Brieven en dokumenten
[7 januari 1860
Brief van Dekker aan Tine]
* Waarschijnlijk 7 januari 1860
Ongedateerde brief van Dekker aan Tine. (Brieven IV, blz. 55; Brieven WB IV, blz. 38).
Zaturdag morgen.
Lieve hart! Ik heb gister avond uw briefje ontvangen met de chambrecloak; dank je wel, beste kind.
Maar lieve, ik durf met f 400 niet wagen naar Brussel te gaan. Bedenk dat wij geen kleeren hebben en ga eens na dat we weldra weer in de positie zouden komen van Maestricht en Visé. Ik begrijp het voorstel van Jan niet.
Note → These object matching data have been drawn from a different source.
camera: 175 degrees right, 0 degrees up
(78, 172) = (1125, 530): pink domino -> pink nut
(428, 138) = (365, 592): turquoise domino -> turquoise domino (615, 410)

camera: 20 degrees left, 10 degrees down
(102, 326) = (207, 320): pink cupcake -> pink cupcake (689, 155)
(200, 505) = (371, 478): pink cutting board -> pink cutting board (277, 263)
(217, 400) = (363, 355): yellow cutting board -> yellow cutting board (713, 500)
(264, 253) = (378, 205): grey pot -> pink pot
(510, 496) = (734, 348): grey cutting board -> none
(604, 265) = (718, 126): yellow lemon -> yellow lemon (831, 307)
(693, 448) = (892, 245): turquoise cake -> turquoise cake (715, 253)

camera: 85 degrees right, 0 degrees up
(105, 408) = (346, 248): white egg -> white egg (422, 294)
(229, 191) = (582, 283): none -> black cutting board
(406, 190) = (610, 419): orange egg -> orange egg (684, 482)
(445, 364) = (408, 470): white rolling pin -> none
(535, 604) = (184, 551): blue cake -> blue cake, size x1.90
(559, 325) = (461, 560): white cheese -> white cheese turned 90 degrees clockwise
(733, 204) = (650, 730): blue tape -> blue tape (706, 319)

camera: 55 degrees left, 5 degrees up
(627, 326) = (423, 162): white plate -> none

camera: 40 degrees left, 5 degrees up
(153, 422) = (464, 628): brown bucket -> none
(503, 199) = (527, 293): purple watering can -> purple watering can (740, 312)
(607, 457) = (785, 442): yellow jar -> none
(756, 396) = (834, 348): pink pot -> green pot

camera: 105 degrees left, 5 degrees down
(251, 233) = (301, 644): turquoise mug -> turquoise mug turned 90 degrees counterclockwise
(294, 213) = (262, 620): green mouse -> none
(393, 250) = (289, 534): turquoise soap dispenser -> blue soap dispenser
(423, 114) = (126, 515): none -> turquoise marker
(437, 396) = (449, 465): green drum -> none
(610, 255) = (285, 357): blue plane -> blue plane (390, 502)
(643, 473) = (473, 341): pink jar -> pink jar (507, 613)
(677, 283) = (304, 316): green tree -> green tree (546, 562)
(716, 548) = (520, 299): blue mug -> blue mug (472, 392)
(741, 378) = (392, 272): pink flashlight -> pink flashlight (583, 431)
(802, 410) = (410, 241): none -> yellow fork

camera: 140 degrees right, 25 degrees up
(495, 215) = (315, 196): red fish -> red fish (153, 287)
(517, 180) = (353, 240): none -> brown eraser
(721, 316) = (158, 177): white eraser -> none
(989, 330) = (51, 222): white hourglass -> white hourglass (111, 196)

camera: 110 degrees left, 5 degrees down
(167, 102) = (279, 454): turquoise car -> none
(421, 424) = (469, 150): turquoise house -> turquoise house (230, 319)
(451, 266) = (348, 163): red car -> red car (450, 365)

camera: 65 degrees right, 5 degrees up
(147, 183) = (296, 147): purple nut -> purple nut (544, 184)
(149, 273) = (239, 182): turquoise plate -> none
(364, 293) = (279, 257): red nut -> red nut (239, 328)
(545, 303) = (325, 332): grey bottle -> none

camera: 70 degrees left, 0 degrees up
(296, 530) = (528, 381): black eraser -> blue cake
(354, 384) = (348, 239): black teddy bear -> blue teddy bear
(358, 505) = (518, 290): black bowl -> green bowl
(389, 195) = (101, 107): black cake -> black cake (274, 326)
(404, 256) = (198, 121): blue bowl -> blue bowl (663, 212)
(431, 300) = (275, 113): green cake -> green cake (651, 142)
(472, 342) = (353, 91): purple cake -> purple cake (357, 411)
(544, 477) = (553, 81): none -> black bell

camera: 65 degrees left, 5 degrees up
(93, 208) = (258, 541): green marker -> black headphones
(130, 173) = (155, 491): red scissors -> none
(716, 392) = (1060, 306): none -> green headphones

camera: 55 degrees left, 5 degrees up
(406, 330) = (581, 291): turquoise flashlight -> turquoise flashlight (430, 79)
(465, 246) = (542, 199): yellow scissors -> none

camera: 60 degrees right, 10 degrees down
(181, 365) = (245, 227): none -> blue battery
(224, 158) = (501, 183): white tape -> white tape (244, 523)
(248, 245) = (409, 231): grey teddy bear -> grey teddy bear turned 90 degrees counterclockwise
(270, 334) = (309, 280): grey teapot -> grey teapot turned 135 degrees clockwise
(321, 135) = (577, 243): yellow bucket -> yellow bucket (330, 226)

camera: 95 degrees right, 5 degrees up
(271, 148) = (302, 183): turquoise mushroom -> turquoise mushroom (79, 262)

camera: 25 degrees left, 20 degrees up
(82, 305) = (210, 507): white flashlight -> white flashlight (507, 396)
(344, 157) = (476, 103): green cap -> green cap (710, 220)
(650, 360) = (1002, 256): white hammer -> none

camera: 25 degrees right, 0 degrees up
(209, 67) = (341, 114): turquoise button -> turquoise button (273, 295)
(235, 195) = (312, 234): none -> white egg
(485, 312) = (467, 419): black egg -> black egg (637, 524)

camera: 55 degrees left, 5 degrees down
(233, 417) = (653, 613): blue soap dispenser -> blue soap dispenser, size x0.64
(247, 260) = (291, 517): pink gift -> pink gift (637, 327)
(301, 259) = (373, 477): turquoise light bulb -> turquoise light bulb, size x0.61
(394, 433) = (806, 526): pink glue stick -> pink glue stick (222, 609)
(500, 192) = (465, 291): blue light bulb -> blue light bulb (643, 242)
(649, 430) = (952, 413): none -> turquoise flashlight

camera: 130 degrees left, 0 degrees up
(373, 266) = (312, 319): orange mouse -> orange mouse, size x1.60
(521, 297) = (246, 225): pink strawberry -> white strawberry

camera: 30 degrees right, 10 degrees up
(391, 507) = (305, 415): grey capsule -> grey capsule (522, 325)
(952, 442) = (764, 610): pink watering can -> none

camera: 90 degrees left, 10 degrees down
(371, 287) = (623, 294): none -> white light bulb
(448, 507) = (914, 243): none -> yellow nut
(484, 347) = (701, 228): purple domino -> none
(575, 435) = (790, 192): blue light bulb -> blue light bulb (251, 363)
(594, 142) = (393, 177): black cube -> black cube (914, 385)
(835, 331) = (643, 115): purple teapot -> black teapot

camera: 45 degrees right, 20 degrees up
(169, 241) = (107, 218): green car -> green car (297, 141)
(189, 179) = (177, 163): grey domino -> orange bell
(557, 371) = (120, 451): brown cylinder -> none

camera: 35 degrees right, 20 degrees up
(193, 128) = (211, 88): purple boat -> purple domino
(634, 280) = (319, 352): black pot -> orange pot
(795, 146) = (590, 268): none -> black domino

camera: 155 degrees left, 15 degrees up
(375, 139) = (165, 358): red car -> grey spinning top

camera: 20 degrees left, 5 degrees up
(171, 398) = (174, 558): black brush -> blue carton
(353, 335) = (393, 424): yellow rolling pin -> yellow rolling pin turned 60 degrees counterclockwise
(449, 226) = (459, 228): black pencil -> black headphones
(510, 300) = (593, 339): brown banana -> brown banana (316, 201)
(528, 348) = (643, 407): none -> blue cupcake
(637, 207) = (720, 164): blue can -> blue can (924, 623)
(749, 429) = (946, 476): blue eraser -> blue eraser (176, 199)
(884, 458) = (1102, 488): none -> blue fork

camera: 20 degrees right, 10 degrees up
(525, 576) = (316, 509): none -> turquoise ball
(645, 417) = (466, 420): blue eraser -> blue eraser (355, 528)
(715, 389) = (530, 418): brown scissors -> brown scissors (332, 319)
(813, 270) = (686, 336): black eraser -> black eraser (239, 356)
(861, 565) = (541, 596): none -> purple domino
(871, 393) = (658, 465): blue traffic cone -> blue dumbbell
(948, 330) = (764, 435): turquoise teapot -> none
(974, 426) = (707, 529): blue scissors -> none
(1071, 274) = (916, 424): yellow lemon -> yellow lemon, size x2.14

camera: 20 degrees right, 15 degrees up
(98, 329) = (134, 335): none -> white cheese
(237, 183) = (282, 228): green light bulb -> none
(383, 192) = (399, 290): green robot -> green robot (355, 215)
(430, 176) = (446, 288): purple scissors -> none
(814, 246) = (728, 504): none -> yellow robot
Hij kan op zijn vingers narekenen dat zoo'n existentie onmogelijk is. Ik moet te Brussel werken, en dat wil ik graag, maar ik vraag u of ik in één maand iets kan daarstellen dat ons bestaan waarborgt voor de volgende maand. En hoe moet de stemming zijn van iemand die met zulke ideen zich neerzet om iets te doen? Daarbij begrijp je dat het uiterst moeijelijk zou wezen om later bij Jan terug te keeren. Het is nog ligter voor u nu te blijven dan later terug te komen.
Zaturdagavond. De Jonge v. Lennep is bij mij geweest. Heel hartelijk maar verder niets.
Maar ik ben bij van Hasselt geweest die mij gezegd heeft wel te gelooven dat Hartsen mij geld geven zou om in Brussel mij te bewegen. Dat ga ik morgen aan v. L. vragen. Als dat lukt zijn we klaar, al was het dan maar zooveel dat wij met de f 400 van Jan mee eenigen tijd konden bestaan. Dus morgen meer.
Bedenk altijd dat er nog al iets afmoet voor kleeren enz. enfin, god geve dat we het klaar spelen. - Maar met die f 400 alleen mag en kan het niet. Over een maand zouden we op straat staan met onze kinderen.
Van Hasselt zeide mij dat Hartsen moet gezegd hebben dat hij wel f 1000 zou durven of willen voorschieten op M.H.